Extracted data entries:
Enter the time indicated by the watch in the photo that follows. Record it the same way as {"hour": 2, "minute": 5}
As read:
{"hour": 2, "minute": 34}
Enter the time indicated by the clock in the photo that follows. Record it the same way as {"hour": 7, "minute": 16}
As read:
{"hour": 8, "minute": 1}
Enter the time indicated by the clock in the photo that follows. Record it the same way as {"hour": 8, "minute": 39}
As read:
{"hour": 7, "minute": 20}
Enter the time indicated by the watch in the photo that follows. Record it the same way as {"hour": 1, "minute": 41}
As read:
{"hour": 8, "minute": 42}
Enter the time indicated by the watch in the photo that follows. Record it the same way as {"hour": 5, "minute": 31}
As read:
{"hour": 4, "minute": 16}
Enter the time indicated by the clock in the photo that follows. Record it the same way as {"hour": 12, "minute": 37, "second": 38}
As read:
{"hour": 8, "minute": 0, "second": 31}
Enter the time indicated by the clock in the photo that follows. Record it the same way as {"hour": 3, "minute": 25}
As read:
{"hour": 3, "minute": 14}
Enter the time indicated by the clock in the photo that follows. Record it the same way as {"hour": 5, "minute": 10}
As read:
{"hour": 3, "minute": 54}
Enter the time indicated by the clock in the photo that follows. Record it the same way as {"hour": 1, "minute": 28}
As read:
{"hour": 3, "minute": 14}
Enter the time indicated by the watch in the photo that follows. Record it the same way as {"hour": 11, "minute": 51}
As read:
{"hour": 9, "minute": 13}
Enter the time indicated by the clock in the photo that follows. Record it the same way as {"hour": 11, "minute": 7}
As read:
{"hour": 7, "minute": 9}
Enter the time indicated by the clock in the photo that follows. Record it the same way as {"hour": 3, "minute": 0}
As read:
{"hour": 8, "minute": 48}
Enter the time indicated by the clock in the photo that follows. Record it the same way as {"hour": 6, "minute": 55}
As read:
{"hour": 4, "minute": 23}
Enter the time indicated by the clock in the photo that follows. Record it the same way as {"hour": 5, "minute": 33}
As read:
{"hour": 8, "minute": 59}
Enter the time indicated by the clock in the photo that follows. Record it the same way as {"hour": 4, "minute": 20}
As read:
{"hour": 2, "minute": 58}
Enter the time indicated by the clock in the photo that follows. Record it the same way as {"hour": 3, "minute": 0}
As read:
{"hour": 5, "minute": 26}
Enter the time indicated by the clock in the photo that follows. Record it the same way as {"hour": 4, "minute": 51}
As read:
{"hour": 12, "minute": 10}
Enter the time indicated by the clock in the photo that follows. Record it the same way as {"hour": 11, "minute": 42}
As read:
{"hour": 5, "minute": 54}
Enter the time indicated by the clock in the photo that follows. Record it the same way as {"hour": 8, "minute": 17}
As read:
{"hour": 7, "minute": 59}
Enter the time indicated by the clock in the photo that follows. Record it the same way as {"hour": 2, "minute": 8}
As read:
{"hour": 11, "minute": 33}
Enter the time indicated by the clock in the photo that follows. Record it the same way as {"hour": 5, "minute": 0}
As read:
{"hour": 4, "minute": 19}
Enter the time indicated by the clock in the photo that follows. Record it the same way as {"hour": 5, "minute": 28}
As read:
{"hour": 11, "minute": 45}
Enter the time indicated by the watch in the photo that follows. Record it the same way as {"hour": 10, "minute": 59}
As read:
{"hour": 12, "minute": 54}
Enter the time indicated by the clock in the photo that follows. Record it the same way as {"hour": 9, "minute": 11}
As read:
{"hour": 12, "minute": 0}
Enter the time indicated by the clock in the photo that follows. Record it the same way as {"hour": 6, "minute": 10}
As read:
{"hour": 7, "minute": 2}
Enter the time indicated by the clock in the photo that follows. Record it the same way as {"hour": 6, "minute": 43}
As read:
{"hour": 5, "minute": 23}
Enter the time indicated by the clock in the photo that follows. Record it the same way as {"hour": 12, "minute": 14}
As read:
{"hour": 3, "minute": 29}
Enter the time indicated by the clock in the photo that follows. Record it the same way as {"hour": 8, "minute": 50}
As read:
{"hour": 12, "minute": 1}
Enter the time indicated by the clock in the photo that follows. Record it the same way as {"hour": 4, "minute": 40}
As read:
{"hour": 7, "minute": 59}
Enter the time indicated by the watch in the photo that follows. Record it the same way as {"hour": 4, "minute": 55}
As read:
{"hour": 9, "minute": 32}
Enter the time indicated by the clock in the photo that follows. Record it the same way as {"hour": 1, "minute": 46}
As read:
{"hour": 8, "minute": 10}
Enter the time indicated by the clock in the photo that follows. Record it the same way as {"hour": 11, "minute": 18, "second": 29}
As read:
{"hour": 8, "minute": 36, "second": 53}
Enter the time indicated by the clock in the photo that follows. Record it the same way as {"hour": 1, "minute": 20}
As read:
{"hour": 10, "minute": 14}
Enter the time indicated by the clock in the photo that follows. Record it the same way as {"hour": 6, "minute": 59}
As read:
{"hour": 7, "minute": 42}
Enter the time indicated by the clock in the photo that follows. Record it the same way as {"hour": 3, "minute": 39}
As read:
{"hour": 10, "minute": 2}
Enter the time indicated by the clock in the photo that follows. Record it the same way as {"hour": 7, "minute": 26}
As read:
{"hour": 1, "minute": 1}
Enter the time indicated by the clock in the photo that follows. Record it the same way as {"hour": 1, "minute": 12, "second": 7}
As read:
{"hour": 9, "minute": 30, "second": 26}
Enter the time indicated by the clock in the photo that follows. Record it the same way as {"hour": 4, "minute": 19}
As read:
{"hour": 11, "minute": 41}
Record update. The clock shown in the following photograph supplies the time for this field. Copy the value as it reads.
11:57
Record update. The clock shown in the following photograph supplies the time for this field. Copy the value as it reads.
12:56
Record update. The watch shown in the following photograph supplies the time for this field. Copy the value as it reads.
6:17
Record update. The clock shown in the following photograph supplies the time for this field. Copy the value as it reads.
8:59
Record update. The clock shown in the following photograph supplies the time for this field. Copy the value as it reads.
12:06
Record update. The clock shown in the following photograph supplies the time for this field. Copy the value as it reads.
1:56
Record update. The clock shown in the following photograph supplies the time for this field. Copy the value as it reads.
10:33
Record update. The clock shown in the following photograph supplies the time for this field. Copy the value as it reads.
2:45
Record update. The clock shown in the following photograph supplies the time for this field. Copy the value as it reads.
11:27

Work required:
Which lines of the material above contain the word "watch"? Gather each of them and copy it out in full.

Reply:
Enter the time indicated by the watch in the photo that follows. Record it the same way as {"hour": 2, "minute": 5}
Enter the time indicated by the watch in the photo that follows. Record it the same way as {"hour": 1, "minute": 41}
Enter the time indicated by the watch in the photo that follows. Record it the same way as {"hour": 5, "minute": 31}
Enter the time indicated by the watch in the photo that follows. Record it the same way as {"hour": 11, "minute": 51}
Enter the time indicated by the watch in the photo that follows. Record it the same way as {"hour": 10, "minute": 59}
Enter the time indicated by the watch in the photo that follows. Record it the same way as {"hour": 4, "minute": 55}
Record update. The watch shown in the following photograph supplies the time for this field. Copy the value as it reads.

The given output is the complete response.